QUE MEIOS DISPONIBILIZA SANTO TIRSO PARA PREVENIR E COMBATER OS INCÊNDIOS FLORESTAIS? 

Nesse Plano estão identificados os meios disponíveis no Município de Santo Tirso, as Entidades envolvidas e definidas as respectivas áreas de intervenção. Assim, as entidades que intervêm na vigilância e detecção de incêndios para o corrente ano de 2009 são: a Equipa DFCI (defesa da floresta contra incêndios) da Câmara Municipal, a Equipa de Sapadores Florestais (protocolada entre a Câmara Municipal e a Associação de Silvicultores do Vale do Ave), as três Corporações de Bombeiros, a GNR, a PSP e a PM. Numa primeira fase de prevenção são constituídas três brigadas moto4 com recurso a pessoal afecto às três corporações dos bombeiros voluntários e duas viaturas todo-o-terreno (com kit de primeira intervenção) para a equipa de sapadores florestais e para a equipa DFCI da Câmara Municipal. 

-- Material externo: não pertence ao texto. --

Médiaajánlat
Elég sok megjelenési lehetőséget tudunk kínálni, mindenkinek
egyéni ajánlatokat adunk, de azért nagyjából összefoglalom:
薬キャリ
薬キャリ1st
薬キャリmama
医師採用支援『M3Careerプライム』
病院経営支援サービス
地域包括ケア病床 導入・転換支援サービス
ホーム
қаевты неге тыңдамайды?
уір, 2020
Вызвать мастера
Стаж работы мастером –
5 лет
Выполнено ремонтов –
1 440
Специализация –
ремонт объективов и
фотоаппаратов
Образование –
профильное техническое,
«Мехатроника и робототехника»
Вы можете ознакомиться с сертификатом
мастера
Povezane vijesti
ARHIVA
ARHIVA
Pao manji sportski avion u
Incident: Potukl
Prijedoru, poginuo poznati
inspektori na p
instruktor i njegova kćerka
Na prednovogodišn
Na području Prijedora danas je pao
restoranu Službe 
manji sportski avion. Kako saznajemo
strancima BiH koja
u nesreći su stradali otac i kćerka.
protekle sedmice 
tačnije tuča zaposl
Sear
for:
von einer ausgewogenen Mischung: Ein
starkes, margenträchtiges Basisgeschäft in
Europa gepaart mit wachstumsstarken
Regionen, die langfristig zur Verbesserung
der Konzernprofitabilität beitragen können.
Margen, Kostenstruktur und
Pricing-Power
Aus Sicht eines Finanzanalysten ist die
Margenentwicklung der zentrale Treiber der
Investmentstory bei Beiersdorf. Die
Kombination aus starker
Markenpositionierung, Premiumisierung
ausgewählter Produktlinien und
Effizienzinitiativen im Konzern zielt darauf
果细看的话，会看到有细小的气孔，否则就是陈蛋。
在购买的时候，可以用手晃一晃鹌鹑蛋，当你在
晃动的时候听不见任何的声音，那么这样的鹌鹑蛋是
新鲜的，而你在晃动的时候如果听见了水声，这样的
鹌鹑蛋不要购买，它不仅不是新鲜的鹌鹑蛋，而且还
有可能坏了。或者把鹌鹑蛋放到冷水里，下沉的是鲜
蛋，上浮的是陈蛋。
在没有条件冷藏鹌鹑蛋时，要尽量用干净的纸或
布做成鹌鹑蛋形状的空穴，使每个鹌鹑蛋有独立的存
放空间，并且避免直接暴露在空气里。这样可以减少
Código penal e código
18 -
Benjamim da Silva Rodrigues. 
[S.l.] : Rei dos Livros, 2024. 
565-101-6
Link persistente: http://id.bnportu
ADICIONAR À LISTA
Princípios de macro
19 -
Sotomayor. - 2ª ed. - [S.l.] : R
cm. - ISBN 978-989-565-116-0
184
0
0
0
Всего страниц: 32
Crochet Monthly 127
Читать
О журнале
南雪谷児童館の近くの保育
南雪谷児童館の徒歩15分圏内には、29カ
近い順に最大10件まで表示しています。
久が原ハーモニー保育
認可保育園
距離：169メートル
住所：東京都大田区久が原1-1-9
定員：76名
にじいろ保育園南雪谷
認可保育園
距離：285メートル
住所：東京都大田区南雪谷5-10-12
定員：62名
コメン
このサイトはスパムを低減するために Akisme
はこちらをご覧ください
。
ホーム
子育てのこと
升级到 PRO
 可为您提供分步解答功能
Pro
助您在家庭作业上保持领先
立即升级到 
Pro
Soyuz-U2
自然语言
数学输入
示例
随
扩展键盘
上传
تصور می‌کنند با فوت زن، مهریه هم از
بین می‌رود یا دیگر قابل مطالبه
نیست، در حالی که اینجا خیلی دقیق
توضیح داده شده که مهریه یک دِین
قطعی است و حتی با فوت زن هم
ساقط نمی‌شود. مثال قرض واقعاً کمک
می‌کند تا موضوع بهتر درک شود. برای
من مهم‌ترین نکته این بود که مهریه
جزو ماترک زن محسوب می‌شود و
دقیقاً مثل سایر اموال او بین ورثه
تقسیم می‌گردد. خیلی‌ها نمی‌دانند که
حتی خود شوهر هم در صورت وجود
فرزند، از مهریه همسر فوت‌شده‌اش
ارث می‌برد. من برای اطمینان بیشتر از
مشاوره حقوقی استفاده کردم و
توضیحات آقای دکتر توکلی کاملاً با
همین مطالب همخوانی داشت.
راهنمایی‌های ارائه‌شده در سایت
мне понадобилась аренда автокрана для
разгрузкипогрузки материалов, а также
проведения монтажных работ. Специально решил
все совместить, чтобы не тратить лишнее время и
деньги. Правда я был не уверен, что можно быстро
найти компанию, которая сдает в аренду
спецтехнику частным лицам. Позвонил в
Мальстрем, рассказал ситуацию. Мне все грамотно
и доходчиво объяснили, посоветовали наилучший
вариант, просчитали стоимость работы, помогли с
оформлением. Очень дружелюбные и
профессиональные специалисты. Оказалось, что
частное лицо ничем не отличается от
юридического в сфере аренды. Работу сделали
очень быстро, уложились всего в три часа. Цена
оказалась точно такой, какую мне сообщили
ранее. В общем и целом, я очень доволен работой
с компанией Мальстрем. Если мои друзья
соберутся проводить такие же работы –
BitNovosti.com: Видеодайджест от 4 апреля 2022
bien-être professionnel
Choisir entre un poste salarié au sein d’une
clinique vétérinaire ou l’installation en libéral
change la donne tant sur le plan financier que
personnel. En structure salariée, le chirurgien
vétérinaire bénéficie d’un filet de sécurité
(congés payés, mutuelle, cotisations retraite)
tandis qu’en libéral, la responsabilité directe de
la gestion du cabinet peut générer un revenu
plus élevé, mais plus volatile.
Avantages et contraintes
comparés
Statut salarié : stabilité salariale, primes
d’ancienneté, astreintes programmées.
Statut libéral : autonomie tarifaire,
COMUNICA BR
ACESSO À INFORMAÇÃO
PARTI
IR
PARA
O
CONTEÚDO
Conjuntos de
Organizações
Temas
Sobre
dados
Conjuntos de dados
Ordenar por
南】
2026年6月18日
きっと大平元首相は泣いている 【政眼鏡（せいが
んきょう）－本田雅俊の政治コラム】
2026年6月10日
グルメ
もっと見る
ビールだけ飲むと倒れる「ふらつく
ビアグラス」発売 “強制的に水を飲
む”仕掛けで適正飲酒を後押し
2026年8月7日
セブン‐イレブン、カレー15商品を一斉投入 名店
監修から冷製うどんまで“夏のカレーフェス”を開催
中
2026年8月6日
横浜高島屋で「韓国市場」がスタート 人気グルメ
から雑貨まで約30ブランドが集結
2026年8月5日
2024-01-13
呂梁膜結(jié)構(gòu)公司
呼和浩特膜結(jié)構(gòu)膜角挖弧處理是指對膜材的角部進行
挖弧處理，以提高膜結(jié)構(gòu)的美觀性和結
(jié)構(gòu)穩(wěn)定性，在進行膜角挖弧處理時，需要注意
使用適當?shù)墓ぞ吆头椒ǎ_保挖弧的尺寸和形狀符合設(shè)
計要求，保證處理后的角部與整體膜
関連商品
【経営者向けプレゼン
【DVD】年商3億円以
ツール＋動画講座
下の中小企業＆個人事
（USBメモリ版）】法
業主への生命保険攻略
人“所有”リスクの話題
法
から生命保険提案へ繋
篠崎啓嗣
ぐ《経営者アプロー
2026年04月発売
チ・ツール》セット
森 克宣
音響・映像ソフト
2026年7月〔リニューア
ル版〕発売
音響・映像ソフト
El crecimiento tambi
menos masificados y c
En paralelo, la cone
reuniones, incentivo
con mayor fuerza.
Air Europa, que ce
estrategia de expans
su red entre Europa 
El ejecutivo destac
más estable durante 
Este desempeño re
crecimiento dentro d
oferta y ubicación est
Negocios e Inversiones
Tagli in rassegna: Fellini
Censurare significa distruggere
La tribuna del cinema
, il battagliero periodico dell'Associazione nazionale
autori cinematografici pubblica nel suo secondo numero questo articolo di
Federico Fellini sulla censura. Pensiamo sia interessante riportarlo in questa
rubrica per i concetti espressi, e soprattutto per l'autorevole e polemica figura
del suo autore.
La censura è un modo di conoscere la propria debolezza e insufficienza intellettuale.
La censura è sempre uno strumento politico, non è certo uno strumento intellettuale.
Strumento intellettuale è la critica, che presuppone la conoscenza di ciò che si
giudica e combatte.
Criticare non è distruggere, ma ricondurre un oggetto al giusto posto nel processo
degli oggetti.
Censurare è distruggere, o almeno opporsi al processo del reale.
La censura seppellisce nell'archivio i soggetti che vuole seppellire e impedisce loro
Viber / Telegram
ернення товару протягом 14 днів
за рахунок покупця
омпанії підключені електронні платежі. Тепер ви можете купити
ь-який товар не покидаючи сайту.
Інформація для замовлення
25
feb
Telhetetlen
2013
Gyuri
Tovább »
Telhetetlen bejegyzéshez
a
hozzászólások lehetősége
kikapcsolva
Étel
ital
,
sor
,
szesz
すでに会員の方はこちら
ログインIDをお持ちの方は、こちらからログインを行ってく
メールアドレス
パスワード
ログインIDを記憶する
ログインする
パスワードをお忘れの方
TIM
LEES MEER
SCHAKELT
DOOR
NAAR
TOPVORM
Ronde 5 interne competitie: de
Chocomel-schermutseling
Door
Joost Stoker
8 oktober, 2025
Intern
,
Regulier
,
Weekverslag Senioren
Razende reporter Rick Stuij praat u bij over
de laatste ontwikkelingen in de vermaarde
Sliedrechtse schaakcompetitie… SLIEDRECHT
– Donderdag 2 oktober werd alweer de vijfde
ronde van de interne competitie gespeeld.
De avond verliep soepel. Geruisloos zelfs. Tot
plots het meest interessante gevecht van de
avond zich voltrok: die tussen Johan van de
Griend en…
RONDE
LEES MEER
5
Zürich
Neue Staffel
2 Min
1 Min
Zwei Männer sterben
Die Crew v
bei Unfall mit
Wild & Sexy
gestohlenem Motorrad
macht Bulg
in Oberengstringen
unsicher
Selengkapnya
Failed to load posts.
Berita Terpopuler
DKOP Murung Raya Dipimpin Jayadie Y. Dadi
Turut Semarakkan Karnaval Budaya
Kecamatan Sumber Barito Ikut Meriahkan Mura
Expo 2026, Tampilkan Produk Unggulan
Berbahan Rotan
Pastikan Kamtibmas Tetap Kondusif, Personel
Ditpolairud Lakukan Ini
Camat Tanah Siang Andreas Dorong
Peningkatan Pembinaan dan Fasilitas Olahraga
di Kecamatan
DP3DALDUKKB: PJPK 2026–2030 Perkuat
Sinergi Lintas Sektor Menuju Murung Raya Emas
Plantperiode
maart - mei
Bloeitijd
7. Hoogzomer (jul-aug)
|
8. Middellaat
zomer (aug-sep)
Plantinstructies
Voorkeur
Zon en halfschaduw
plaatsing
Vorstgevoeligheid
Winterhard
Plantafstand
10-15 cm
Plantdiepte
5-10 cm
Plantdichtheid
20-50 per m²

Acrescem algumas medidas desenvolvidas em complementaridade com as entidades acima referidas e que enumeramos: 

  • A sensibilização das populações através do esclarecimento atempado sobre as épocas interditas para a realização de queimas e queimadas e a necessidade de ser feita uma gestão e controlo de combustíveis vegetais em espaços florestais definidos no Plano Municipal de Defesa da Floresta Contra Incêndios;

 

  • As acções de silvicultura preventiva, manutenção e beneficiação de redes de caminhos e de outras infra-estruturas florestais realizadas nos últimos anos;

 

  • A vigilância dos jovens inscritos no Programa “OJ” – Ocupação Jovem.

 
 

    No final da cerimónia foram também apresentadas as Equipas de Intervenção Permanente que tem como missão assegurar, em permanência (e não especificamente nesta matéria de combate aos incêndios), serviços de socorro às populações e que resultaram de protocolo recentemente assinado entre cada Associação Humanitária de Bombeiros Voluntários, a Autoridade Nacional de Protecção Civil e a Câmara Municipal para a sua constituição e funcionamento.